Opdrachten:
**A)** Vertaal deze zin uit de tekst over Eurocode 7 naar het Engels: "Principles zijn eisen in de norm waar altijd aan voldaan moet worden; deze worden aangegeven met een hoofdletter P achter het betreffende artikelnummer."
**B)** Welke hoofdstukken noemt de tekst over Eurocode 7 voor deel 2, Ground investigation and testing? Geef ze allemaal.
**C)** Schrijf uit de tekst over Eurocode 7 letterlijk over van "Handboek Funderingen –" tot en met "Fugro Ingenieursbureau B.V.".

Aangeleverde tekst:
Heeft u vragen? U kunt ons ook bellen op tel: 0318-695315

Handboek Funderingen – Deel A (TGB 1990)
Deze tekst is gepubliceerd op 23-04-19

0491 Eurocode 7

0491 Eurocode 7
Auteur:
Ir. M.T.J.H. Smits
Fugro Ingenieursbureau B.V.
De Eurocode 7 bestaat uit 2 delen:
Deel 1: Geotechnical Design - Part 1: Algemene regels
Deel 2: Geotechnical Design - Part 2: Ground investigation and testing
De Eurocode 7 kan worden besteld bij:
NEN
Vlinderweg 6
2623 AX Delft
Postbus 5059
2600 GB Delft
015-2690390
info@nen.nl
Deel 1: Algemene regels
Hoofdstukindeling Eurocode 7, deel 1 en 2
Eurocode deel 1, Algemene regels
  1. Algemeen
  2. Basis van het Geotechnisch Ontwerp
  3. Geotechnische gegevens
  4. Toezicht tijdens de Uitvoering, Monitoring en Onderhoud
  5. Ophogingen, Bemaling, Grondverbeteringen en Wapening
  6. Funderingen op staal
  7. Paalfunderingen
  8. Verankeringen
  9. Grondkerende Constructies
  10. Bezwijken door hydraulische invloeden
  11. Totale stabiliteit
  12. Ophogingen
Eurocode deel 2, Ground investigation and testing
  1. General
  2. Planning of ground investigations
  3. Soil and rock sampling and groundwater measurements
  4. Field tests in soil and rock
  5. Laboratory tests on soil and rock
  6. Ground investigation report
Terminologie en detailniveau in Eurocodes
De terminologie in Eurocodes is enigszins afwijkend van de terminologie in de NEN-serie. In de NEN-normen is het onderscheid in normtekst en toelichting duidelijk herkenbaar, ofwel doordat de normtekst op de rechter pagina staat afgedrukt en de toelichting links (NEN 6702), ofwel doordat de toelichting in een kleiner lettertype is gezet (bijvoorbeeld NEN 6740). In Eurocodes worden de normteksten niet toegelicht, maar wordt wel onderscheid gemaakt tussen zogenaamde 'Principles' en 'Application Rules'. Principles zijn eisen in de norm waar altijd aan voldaan moet worden; deze worden aangegeven met een hoofdletter P achter het betreffende artikelnummer. Application Rules zijn meer dan een toelichting, ze kunnen worden gezien als een aanwijzing hoe in concreto aan een Principle voldaan kan worden. Principles worden in termen van 'must' en 'shall' gesteld, terwijl bij Application Rules de werkwoorden 'should' en 'may' voorkomen. Naast normtekst komen bij de Eurocode ook informatieve bijlagen voor, vergelijkbaar met de bijlagen in de NEN-normen.

Datasetrecords:
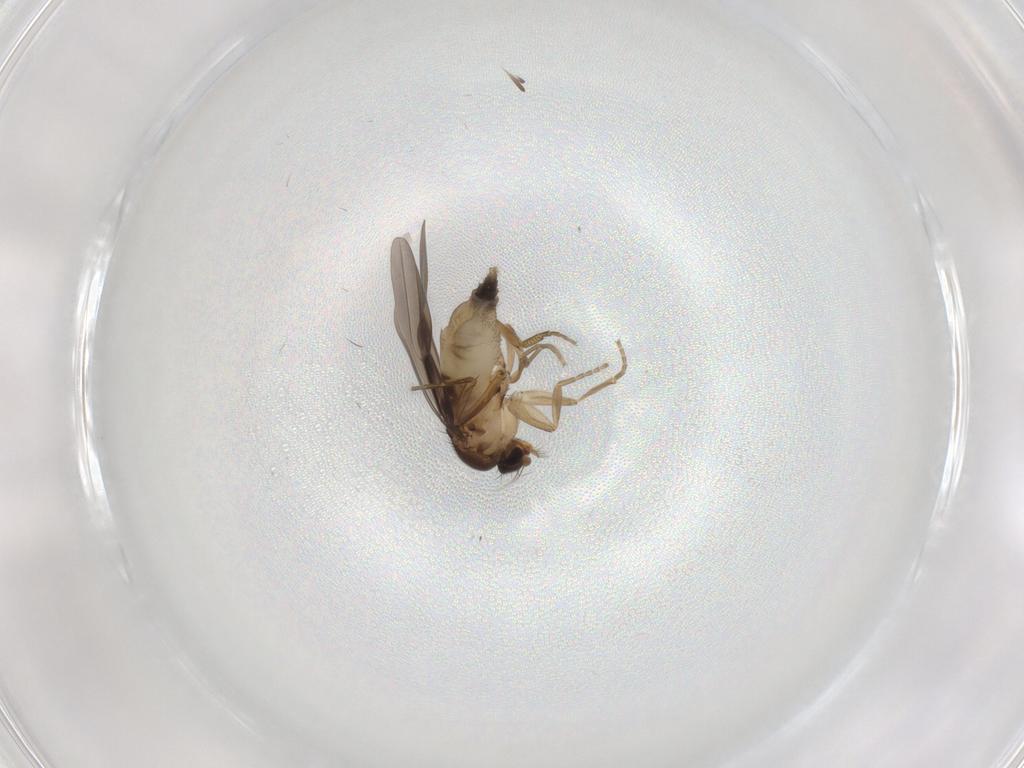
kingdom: Animalia
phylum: Arthropoda
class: Insecta
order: Diptera
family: Phoridae
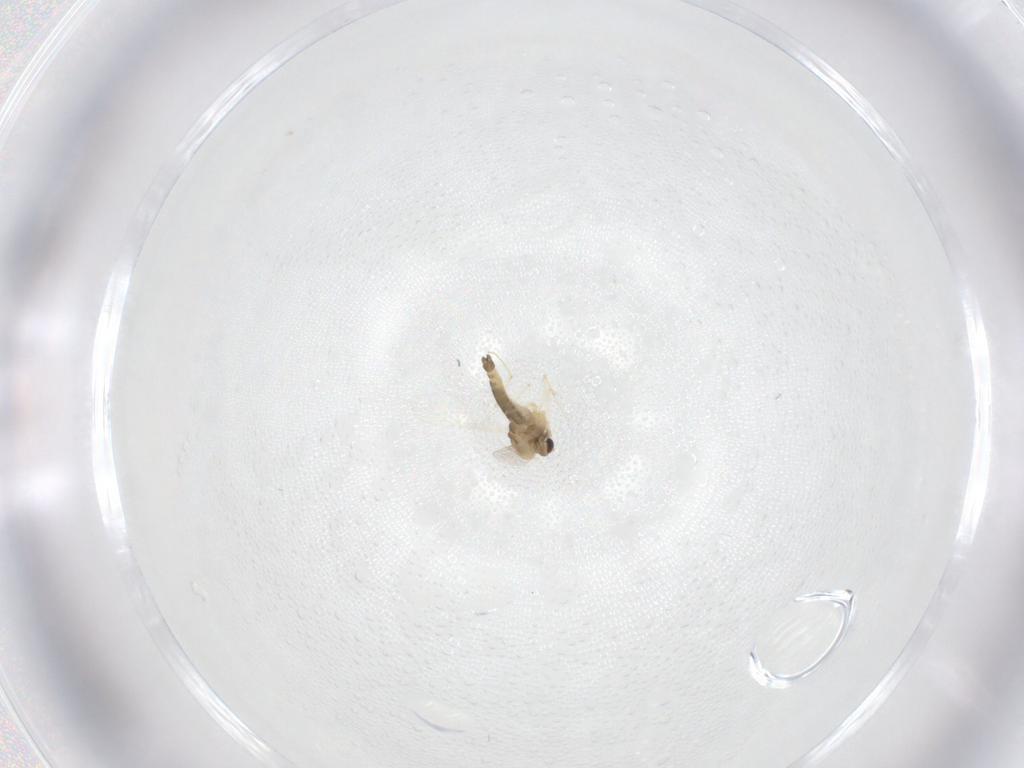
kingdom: Animalia
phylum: Arthropoda
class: Insecta
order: Diptera
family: Chironomidae
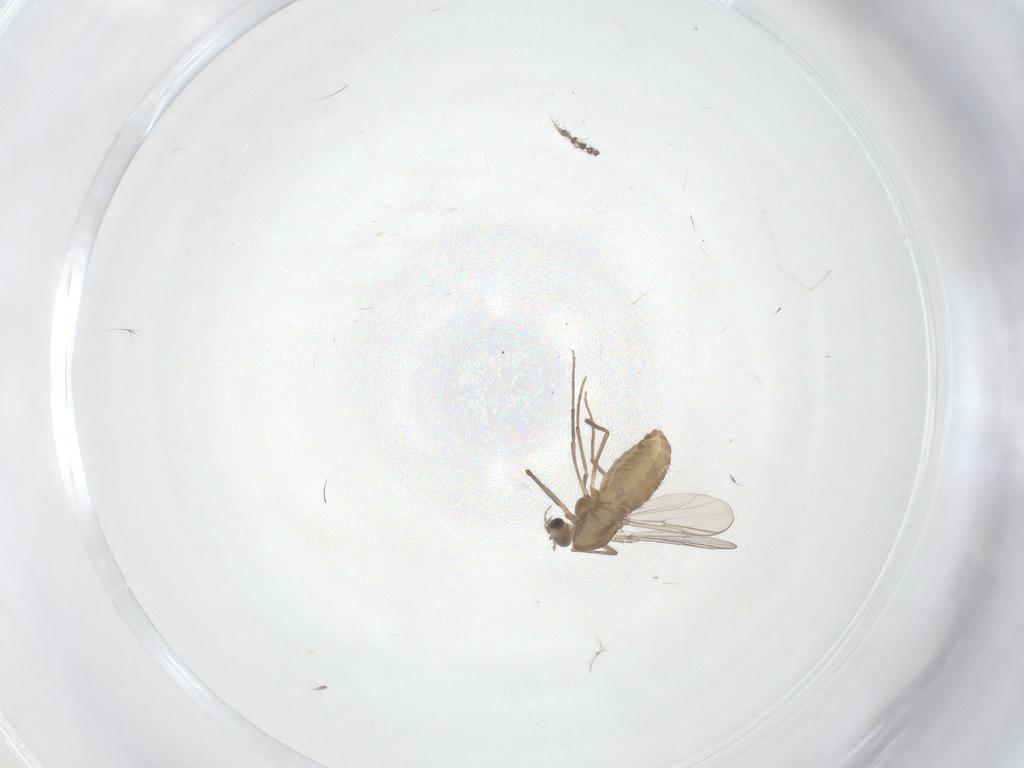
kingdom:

Antwoorden:
**A)** Principles are requirements in the standard that must always be met; they are indicated by a capital P after the relevant article number.

**B)**
1. General
2. Planning of ground investigations
3. Soil and rock sampling and groundwater measurements
4. Field tests in soil and rock
5. Laboratory tests on soil and rock
6. Ground investigation report

**C)**
Handboek Funderingen – Deel A (TGB 1990)
Deze tekst is gepubliceerd op 23-04-19

0491 Eurocode 7

0491 Eurocode 7
Auteur:
Ir. M.T.J.H. Smits
Fugro Ingenieursbureau B.V.